On the other hand, when I recounted the story to a friend, I felt no compulsion to say that my car had been damaged.
Williams’ could have easily avoided the controversy created by his nonfactual story. After all, he does work for the same network that planted incendiary devices on GM trucks, filmed the resulting damage, and then reported that the explosions were caused by impact on side-mounted gas tanks. The network clearly had the technology to create explosions suitable for filming years ago, and obviously has no problem using such technology to create nonfactual reports.
To preserve his reputation as a “trusted” reporter, Williams could have arranged for a few incendiary devices to be attached to the side of his helicopter and detonated after he had disembarked. Then his report would have had a shred of credibility as the helicopter in which he was riding would have actually had signs of damage.
Williams’ spin on the incident is equally disingenuous. According to a post on the NBC web site, “In a piece last week on Nightly News, Williams took Sergeant Major Tim Terpak, who just retired with three bronze stars, to a New York Rangers hockey game, where the vet was honored with a standing ovation by some 18,000 people at Madison Square Garden.
In honoring Terpak, Williams told the story of his helicopter being hit by an RPG, but that wasn’t accurate.
On Wednesday’s Nightly News, Williams admitted, “I made a mistake in recalling the events of 12 years ago.” Williams and his team were actually in one of the aircraft following a Chinook helicopter that was hit.
Over the course of 12 years, memories can certainly fade and details lost. But according to a report in Stars and Stripes, “Miller, Reynolds and Mike O’Keeffe, who was a door gunner on the damaged Chinook, said they all recall NBC reporting that Williams was aboard the aircraft that was attacked, despite it being false. The NBC online archive shows the network broadcast a news story on March 26, 2003, with the headline, “Target Iraq: Helicopter NBC’s Brian Williams Was Riding In Comes Under Fire.”
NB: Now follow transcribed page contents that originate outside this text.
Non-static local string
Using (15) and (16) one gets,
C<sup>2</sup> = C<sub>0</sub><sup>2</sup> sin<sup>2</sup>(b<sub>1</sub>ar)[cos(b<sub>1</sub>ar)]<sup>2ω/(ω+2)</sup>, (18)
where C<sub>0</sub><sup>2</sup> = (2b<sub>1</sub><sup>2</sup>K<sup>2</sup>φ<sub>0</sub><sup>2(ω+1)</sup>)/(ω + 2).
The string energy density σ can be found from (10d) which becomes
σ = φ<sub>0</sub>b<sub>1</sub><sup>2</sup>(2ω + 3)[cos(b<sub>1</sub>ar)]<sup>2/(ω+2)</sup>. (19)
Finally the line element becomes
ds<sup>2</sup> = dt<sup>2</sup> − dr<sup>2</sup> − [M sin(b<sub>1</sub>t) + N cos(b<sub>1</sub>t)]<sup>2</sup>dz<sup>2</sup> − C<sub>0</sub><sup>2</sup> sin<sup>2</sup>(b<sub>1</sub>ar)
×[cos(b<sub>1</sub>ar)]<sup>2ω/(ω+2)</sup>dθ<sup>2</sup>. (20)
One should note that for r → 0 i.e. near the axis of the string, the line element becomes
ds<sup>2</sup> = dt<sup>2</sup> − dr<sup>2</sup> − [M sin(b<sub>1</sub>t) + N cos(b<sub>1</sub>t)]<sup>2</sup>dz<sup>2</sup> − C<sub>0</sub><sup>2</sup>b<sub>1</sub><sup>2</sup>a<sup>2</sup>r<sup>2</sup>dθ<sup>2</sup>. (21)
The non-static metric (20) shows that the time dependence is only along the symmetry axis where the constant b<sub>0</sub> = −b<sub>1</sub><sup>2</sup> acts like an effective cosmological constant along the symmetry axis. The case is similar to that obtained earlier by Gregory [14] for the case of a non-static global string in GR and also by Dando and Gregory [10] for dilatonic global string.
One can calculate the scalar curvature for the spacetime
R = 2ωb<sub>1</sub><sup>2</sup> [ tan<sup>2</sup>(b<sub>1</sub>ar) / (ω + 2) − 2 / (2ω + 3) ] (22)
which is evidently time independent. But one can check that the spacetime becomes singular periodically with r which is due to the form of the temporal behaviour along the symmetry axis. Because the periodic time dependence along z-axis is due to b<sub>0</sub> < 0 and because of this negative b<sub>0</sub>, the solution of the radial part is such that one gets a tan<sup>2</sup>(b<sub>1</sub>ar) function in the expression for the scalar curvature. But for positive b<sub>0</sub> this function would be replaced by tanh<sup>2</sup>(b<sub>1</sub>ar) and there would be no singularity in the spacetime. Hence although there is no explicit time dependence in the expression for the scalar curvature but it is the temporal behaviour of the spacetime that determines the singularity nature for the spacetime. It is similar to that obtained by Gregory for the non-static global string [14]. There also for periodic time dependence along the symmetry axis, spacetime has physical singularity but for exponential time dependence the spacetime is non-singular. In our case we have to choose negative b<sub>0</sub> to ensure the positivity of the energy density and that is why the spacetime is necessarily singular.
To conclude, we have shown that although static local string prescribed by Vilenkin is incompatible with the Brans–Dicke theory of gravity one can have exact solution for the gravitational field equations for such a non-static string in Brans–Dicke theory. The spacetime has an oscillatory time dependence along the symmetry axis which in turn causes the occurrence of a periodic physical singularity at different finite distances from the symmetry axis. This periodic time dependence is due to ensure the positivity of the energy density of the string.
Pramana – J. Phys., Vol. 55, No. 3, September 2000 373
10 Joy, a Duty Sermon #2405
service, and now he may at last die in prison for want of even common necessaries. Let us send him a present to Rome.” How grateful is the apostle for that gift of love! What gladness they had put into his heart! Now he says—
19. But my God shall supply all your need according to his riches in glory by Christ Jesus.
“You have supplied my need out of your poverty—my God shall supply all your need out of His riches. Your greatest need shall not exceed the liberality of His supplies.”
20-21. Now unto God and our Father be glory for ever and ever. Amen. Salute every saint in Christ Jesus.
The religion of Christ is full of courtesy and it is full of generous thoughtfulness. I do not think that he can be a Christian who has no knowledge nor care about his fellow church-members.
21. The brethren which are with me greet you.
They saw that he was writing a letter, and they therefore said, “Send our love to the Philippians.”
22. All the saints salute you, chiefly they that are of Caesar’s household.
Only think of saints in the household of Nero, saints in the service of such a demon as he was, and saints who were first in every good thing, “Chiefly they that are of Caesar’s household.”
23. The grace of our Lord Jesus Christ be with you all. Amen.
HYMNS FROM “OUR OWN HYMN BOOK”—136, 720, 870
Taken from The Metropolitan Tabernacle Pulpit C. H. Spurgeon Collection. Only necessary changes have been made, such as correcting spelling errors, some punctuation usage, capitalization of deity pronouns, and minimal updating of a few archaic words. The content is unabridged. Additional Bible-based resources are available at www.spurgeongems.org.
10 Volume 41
“Miller”refers to Sgt. 1st Class Joseph Miller, who was the flight engineer on the aircraft that carried the journalists, and “Reynolds” is Lance Reynolds, who was the flight engineer on the Chinook helicopter that was actually hit.
Reynolds has stated, “It was something personal for us that was kind of life-changing for me. I know how lucky I was to survive it, It felt like a personal experience that someone else wanted to participate in and didn’t deserve to participate in.”
Williams has disputed claims the initial reports were inaccurate and states that he originally reported he was in another helicopter but later confused the events. In 2008 he posted on an NBC blog (under his byline), “Chinook helicopter flying in front of ours (from the 101st Airborne) took an RPG to the rear rotor.”
Assuming his original 2003 report was accurate and that someone else at the Nonfactual Broadcasting Company is responsible for altering the original language, Williams could be given a pass. However, the report was controversial from the start, Williams certainly recognized that in 2008 and yet last week, he became “confused.”
In fact, it appears that Williams’ confusion is simply the result of being caught in a lie. What is surprising, is that false reporting matters to anyone at the Nonfactual Broadcasting Company.